I do think there’s a way to be happy with your day despite it not panning out as perfectly as you dreamed. Rest assured, I’m not going to tell you to “hang in there” or to “be positive.” I’m here to tell you that it’s ok to feel disappointment and frustration if your day isn’t going to go as planned. Here are a few ways you can reframe your expectations so that whatever your revised plan is, your wedding day will still be exciting.
If you get to keep your date and venue but have to downsize your guest list.
Use this as an opportunity to (kindly) mass uninvite people you may have not wanted there in the first place. (Oops, did I say that? Yep.) Guests are going to be understanding now more than ever. And if they’re not? Well, you wouldn’t want them there anyway.
Consider asking your venue or videographer if they offer a live stream option for those who can’t attend. Let your guests know as soon as possible. If you’re running tight on time, consider sending an e-announcement. It may feel impersonal, but you really don’t want to be rehashing the disappointment over the phone 200+ times.
Review your non-negotiable guests (like immediate family and wedding party), then visualize what a more intimate day would look like with your closest people. Even if you truly desired a long guest list, minimizing distractions will make your day less chaotic and will allow you to be more present.

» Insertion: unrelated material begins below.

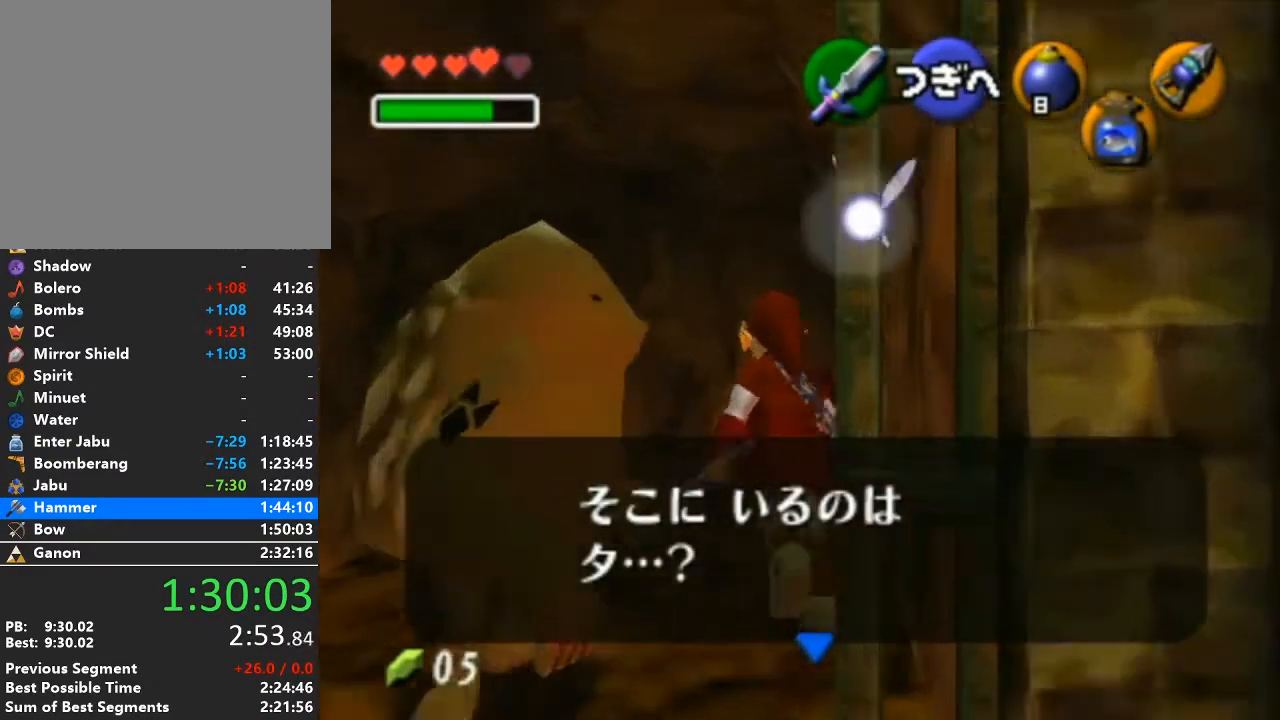
{"buttons": [], "left_stick": "center", "right_stick": "center", "events": [[333, "left_stick", "center"], [367, "A", "down"], [433, "A", "up"]]}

Be sure to ask your venue about their food and beverage minimums or any other details in the contract you’ll need to make up for. Most vendors are being gracious and flexible–they don’t want to lose money, either.
If you have to change your date, venue, or postpone indefinitely.

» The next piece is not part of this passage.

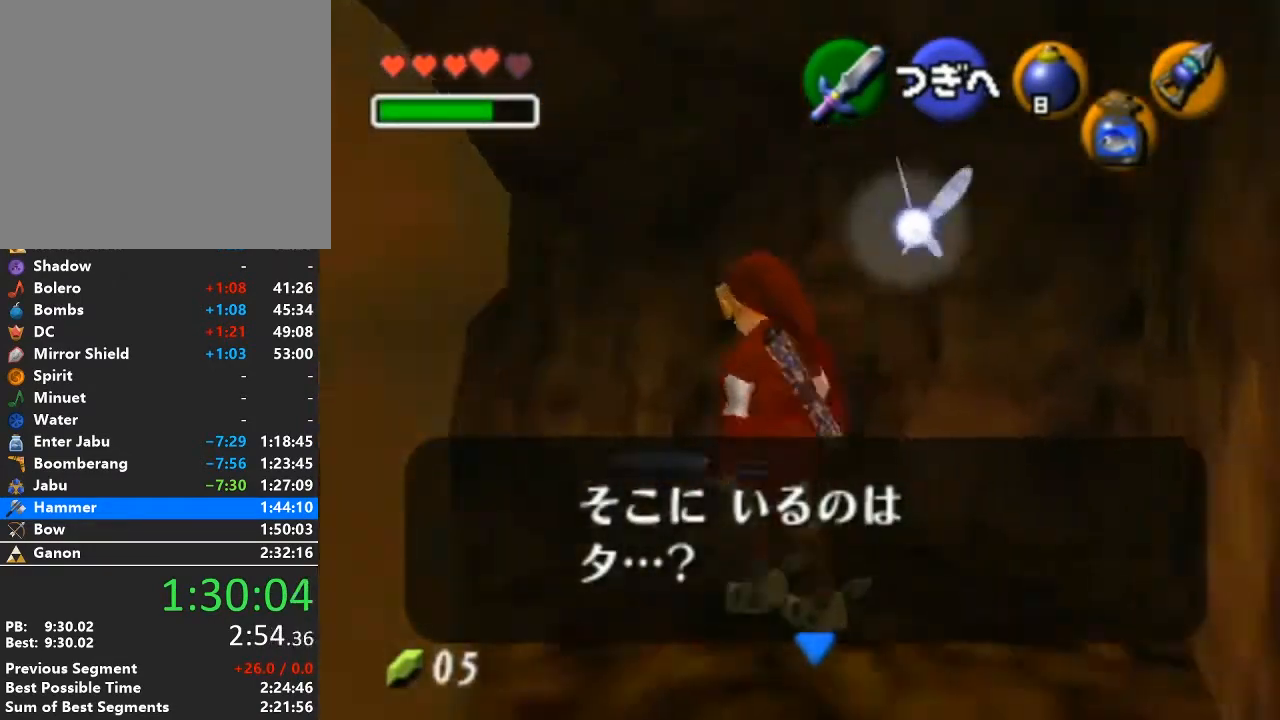
{"buttons": [], "left_stick": "center", "right_stick": "center", "events": [[17, "A", "down"], [50, "A", "up"], [117, "A", "down"], [183, "A", "up"]]}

Get silly with updated announcements. Your guests may be one of the last things on your mind right now, but it’s important to keep them in the loop. This is especially important if guests planned on traveling for your destination wedding. Choose light-hearted announcements that aren’t COVID-19-related, and keep it simple, steering clear from long, sappy language.
Review contracts and prioritize what matters. If your venue isn’t being flexible with dates or you find out that you’ll have to pay extra fees, find out how much it is to cancel your contract and if you can get some of your money back. Otherwise, most wedding vendors are trying to be flexible. Find out if you can transfer your current retainers towards future packages or new dates in the TBD future. This way, you’ll be starting fresh for when travel and gathering restrictions are lifted. If you had a destination venue secured, now would be a great time to explore alternative local (or at least domestic) venues.
Elope anyways and party later.
What happens when you just want to get married? Just get married. Many of my clients have chosen to go this route: elope now, party later. While this doesn’t mean that you can’t have a full “wedding” ceremony on the day of your eventual TBD post pandemic party, it does mean that you get to marry the person you want to be with NOW. Maybe (just maybe) that will be all that you need to help alleviate those feelings of disappointment that you may have felt. Ask your photographer if they would be willing to accomodate elopements this year and still be a part of your future TBD party day, as I have already done for many of my clients.
Your wedding day may not be what you originally planned it to be, but take this as an opportunity to slow down and focus on details you didn’t have time for before. And know you’re not in this alone–photographers, DJs, florists, and all other wedding vendors around the world can’t wait to get back to doing what we love most: being a part of your day.